Problem Statement:

Some robots are standing on an infinite number line with their initial coordinates given by a 0-indexed integer array nums and will start moving once given the command to move. The robots will move a unit distance each second.

You are given a string s denoting the direction in which robots will move on command. 'L' means the robot will move towards the left side or negative side of the number line, whereas 'R' means the robot will move towards the right side or positive side of the number line.

If two robots collide, they will start moving in opposite directions.

Return the sum of distances between all the pairs of robots d seconds after the command. Since the sum can be very large, return it modulo 10⁹ + 7.

Note:

For two robots at the index i and j, pair (i,j) and pair (j,i) are considered the same pair.
When robots collide, they instantly change their directions without wasting any time.
Collision happens when two robots share the same place in a moment.
- For example, if a robot is positioned in 0 going to the right and another is positioned in 2 going to the left, the next second they'll be both in 1 and they will change direction and the next second the first one will be in 0, heading left, and another will be in 2, heading right.
- For example, if a robot is positioned in 0 going to the right and another is positioned in 1 going to the left, the next second the first one will be in 0, heading left, and another will be in 1, heading right.

Example 1:

Input: nums = [-2,0,2], s = "RLL", d = 3
Output: 8
Explanation: 
After 1 second, the positions are [-1,-1,1]. Now, the robot at index 0 will move left, and the robot at index 1 will move right.
After 2 seconds, the positions are [-2,0,0]. Now, the robot at index 1 will move left, and the robot at index 2 will move right.
After 3 seconds, the positions are [-3,-1,1].
The distance between the robot at index 0 and 1 is abs(-3 - (-1)) = 2.
The distance between the robot at index 0 and 2 is abs(-3 - 1) = 4.
The distance between the robot at index 1 and 2 is abs(-1 - 1) = 2.
The sum of the pairs of all distances = 2 + 4 + 2 = 8.

Example 2:

Input: nums = [1,0], s = "RL", d = 2
Output: 5
Explanation: 
After 1 second, the positions are [2,-1].
After 2 seconds, the positions are [3,-2].
The distance between the two robots is abs(-2 - 3) = 5.

Constraints:

2 <= nums.length <= 10⁵
-2 * 10⁹ <= nums[i] <= 2 * 10⁹
0 <= d <= 10⁹
nums.length == s.length
s consists of 'L' and 'R' only
nums[i] will be unique.

Solution:

This problem has a trick.

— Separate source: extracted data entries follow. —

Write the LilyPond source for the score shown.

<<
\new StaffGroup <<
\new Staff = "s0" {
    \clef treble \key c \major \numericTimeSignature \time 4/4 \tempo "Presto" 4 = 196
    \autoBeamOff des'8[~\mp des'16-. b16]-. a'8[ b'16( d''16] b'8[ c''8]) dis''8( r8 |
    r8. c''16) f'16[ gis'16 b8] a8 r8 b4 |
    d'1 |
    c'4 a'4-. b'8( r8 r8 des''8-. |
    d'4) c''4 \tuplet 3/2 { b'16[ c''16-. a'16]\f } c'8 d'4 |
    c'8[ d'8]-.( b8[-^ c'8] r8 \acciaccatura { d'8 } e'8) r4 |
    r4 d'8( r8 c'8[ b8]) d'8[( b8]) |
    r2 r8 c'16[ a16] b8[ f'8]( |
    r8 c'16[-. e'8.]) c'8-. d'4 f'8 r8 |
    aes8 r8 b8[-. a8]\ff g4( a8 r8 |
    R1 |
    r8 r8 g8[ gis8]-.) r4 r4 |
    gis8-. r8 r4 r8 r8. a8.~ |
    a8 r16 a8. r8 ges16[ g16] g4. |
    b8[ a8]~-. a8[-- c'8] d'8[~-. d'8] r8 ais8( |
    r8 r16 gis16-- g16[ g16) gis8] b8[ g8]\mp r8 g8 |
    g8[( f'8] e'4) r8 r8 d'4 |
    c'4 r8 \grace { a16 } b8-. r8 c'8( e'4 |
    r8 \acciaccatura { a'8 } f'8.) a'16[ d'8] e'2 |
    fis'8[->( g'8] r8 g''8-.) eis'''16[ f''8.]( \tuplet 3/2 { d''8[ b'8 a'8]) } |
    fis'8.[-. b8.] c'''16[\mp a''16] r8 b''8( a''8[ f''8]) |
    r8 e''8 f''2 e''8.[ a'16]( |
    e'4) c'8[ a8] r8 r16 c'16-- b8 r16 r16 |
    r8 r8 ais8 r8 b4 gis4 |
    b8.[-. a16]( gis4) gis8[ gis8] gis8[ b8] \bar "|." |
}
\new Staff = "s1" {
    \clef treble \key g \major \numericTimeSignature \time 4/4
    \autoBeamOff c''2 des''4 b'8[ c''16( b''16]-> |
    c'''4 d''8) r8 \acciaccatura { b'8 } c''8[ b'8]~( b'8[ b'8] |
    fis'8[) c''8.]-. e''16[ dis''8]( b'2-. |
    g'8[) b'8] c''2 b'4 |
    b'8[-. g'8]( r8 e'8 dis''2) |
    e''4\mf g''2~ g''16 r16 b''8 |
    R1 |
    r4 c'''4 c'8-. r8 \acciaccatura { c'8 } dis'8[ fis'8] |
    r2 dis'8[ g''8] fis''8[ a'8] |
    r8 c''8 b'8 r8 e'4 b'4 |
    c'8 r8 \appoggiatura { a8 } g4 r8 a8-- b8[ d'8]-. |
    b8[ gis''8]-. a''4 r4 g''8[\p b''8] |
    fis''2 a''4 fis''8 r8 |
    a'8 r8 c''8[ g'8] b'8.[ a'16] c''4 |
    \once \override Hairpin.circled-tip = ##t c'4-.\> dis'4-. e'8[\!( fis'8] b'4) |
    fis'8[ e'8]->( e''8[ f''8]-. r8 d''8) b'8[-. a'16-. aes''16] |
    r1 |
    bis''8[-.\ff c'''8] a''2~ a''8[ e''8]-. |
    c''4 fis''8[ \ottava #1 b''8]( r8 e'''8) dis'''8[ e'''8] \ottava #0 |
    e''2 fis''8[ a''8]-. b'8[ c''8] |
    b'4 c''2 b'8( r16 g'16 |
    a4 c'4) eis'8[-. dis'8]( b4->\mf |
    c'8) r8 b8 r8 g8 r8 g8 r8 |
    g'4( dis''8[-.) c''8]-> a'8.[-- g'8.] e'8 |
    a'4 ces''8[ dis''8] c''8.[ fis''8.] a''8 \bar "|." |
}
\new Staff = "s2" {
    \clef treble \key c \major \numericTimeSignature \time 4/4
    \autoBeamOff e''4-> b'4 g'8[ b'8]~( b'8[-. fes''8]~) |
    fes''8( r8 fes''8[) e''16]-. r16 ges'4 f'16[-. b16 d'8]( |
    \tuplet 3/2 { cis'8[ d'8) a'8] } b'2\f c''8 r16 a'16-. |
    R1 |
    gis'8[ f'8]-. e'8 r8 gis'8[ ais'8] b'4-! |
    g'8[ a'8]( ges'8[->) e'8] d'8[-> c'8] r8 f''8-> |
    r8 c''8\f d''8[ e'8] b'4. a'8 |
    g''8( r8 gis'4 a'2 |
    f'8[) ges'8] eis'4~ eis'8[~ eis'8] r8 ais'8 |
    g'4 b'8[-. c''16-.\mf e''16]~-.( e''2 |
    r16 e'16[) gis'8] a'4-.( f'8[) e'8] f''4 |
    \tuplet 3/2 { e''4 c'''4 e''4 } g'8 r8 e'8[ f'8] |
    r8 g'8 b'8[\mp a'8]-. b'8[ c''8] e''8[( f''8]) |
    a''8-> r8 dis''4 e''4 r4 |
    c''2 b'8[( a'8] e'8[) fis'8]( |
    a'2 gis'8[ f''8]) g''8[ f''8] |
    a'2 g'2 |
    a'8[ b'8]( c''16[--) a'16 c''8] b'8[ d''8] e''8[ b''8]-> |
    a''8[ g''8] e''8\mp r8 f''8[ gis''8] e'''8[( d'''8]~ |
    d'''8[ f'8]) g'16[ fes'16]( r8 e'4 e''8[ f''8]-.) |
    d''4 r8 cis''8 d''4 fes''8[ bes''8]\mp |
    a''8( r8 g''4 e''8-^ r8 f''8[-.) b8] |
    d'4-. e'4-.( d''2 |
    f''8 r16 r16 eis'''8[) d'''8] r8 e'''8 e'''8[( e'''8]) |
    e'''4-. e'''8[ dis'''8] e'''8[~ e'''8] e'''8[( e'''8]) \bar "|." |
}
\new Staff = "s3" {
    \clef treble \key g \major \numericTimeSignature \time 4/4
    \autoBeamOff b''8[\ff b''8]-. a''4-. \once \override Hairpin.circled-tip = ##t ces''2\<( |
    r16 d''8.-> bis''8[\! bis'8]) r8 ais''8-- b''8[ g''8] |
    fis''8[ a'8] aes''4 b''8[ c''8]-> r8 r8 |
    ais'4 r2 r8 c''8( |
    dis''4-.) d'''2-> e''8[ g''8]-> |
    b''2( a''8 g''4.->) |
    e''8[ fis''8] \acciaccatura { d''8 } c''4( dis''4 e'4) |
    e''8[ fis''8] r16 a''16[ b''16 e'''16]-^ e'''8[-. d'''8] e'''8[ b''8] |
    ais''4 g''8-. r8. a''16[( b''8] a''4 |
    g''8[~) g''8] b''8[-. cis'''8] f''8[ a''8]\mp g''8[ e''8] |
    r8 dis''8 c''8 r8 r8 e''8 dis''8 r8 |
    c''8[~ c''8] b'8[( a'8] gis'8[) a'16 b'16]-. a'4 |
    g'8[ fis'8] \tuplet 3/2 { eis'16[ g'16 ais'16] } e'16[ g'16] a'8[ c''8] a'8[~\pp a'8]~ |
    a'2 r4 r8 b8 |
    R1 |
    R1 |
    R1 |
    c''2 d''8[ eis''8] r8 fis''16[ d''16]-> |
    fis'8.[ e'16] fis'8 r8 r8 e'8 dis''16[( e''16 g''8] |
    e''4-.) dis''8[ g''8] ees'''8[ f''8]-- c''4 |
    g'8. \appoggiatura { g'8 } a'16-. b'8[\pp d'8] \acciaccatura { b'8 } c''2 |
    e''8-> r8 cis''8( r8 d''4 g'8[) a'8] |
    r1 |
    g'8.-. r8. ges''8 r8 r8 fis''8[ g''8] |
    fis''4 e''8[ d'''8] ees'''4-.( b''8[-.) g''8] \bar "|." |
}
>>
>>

I could not do it during contest but later realized the trick.

The fact that the robots change directions at collision means nothing. We can just consider they switched IDs because at the end we really only care about the positions of the robots as a whole. We do not really care about where robot number so and so is. What this means is that we can solve the problem as if each robot is on its own track and the solution will still work. Here is an example. Consider the problem: nums = [-2,0,2], s = "RLL", d = 3. Then, with the robots changing directions, we have at the end [-3,-1,1] and without changing directions we will have [1,-3,-1]. Realize that both of these will give the same answer.
The second problem is how to calculate the sum of absolute differences in $O(n)$ time. We can sort the final array and then use a heuristic to find answer. Consider the final positions sorted array is [a,b,c,d,e]. Then we need to do (4-0)e + (3-1)d + (2-2)c + (1-3)b + (0-4)a. This is essentially nums[i] * (i - (n-1-i)) which we can sum for all i to get the answer.
The third and final trick is that int does not work because of overflow issues. Use long long and even then you will need to apply mod at each step to get AC.

 
int sumDistance(vector<int>& nums, string s, int d) 
{
    int n=nums.size(), mod=1e9+7;;
    long long res = 0;
    unordered_map<char,int> dirs { {'L',-1}, {'R',1} };
    for (int i=0; i<n; i++) nums[i] += dirs[s[i]] * d;
    sort(nums.begin(),nums.end());
    for(int i=0; i<n; i++) 
    {
        res += (long long)nums[i] * (2*i+1-n);
        res %= mod;
    }
    return res;
}

TC: $O(n\log(n))$ because sorting is involved.